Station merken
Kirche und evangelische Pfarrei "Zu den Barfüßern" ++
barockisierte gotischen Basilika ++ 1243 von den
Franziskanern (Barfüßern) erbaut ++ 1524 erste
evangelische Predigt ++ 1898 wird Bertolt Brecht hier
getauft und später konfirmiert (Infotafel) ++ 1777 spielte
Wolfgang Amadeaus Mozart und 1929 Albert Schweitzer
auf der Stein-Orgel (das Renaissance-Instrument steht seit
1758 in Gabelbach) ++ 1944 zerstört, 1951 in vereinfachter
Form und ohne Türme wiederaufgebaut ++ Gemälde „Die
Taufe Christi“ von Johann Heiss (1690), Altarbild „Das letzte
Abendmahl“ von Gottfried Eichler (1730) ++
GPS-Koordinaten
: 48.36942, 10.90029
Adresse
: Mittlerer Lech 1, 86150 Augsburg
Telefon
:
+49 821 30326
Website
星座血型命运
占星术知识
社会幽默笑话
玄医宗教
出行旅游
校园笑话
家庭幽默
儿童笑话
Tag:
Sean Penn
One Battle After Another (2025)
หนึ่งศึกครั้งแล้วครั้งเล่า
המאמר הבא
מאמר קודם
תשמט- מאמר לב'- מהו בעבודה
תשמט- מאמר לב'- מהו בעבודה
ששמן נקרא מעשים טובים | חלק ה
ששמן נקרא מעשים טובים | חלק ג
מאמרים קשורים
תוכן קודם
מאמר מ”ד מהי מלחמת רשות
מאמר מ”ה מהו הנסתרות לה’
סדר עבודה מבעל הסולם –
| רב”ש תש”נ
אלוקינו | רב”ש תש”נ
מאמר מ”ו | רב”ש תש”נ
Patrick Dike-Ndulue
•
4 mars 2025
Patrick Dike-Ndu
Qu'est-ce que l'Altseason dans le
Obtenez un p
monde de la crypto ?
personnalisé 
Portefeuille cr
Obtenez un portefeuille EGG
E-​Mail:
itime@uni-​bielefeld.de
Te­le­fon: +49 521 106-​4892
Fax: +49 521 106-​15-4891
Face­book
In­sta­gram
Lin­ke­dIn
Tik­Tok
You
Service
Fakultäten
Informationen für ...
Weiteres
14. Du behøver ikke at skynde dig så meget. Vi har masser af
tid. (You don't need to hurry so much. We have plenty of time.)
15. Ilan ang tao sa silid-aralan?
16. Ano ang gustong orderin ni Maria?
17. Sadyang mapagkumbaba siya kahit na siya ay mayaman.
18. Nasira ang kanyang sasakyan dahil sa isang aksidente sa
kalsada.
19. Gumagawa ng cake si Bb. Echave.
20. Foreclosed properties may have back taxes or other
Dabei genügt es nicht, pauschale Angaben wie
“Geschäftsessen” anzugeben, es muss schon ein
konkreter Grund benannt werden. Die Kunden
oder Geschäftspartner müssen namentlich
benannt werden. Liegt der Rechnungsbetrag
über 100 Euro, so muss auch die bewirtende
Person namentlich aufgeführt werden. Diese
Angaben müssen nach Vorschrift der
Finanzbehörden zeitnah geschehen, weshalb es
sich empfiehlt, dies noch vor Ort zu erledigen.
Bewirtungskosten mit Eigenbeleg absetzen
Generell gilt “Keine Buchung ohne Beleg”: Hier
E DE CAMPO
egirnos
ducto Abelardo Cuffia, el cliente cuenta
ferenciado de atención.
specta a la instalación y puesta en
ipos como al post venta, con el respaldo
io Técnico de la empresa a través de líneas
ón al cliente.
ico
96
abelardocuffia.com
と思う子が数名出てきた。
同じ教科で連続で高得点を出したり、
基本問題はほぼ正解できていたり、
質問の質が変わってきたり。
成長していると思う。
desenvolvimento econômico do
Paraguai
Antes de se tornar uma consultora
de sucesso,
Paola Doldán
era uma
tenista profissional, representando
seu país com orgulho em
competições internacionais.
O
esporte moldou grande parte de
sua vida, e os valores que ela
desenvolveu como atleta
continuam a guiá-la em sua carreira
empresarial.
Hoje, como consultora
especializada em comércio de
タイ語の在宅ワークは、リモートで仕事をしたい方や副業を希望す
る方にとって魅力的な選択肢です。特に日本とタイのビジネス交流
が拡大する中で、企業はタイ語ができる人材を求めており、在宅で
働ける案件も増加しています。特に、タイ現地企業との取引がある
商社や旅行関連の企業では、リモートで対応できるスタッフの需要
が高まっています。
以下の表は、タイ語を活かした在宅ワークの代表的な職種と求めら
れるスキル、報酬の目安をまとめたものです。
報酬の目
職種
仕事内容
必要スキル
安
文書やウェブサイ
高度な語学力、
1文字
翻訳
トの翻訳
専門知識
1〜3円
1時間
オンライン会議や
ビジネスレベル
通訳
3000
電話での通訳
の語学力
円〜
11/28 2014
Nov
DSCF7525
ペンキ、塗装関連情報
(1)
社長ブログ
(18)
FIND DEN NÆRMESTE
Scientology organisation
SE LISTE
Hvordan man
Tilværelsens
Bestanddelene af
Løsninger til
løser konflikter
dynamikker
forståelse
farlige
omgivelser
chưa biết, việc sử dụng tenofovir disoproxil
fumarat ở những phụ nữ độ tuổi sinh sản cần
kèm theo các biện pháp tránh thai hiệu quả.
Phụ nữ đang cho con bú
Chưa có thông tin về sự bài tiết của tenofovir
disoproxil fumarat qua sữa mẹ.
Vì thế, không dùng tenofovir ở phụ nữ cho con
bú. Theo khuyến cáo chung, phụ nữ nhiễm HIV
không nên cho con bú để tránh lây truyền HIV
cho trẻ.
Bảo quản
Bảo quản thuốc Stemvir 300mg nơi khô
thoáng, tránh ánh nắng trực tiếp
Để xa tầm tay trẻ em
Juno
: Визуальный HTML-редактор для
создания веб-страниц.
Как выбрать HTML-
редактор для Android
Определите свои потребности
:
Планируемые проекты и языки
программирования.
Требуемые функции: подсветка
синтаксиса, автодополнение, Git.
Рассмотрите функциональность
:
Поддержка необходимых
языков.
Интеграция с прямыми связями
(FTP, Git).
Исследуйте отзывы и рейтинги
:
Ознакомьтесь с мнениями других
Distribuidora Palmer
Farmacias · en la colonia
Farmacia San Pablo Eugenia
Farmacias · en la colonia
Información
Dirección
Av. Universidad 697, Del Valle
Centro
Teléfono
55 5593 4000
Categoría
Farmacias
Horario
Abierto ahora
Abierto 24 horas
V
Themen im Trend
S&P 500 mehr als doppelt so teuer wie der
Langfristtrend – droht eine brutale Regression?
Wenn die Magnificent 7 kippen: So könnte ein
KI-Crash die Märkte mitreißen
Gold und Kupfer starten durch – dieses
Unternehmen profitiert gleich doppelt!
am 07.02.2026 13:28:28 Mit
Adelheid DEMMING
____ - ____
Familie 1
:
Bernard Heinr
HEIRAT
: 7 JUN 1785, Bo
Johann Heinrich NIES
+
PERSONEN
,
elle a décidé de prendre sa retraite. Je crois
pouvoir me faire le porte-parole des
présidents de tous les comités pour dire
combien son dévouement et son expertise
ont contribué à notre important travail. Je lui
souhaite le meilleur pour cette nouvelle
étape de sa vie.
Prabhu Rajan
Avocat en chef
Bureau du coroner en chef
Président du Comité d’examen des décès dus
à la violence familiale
******
● **Directions**: In the records above, find the lines holding "מעשים". Copy each one.

● **Exercise response**:
ששמן נקרא מעשים טובים | חלק ה
ששמן נקרא מעשים טובים | חלק ג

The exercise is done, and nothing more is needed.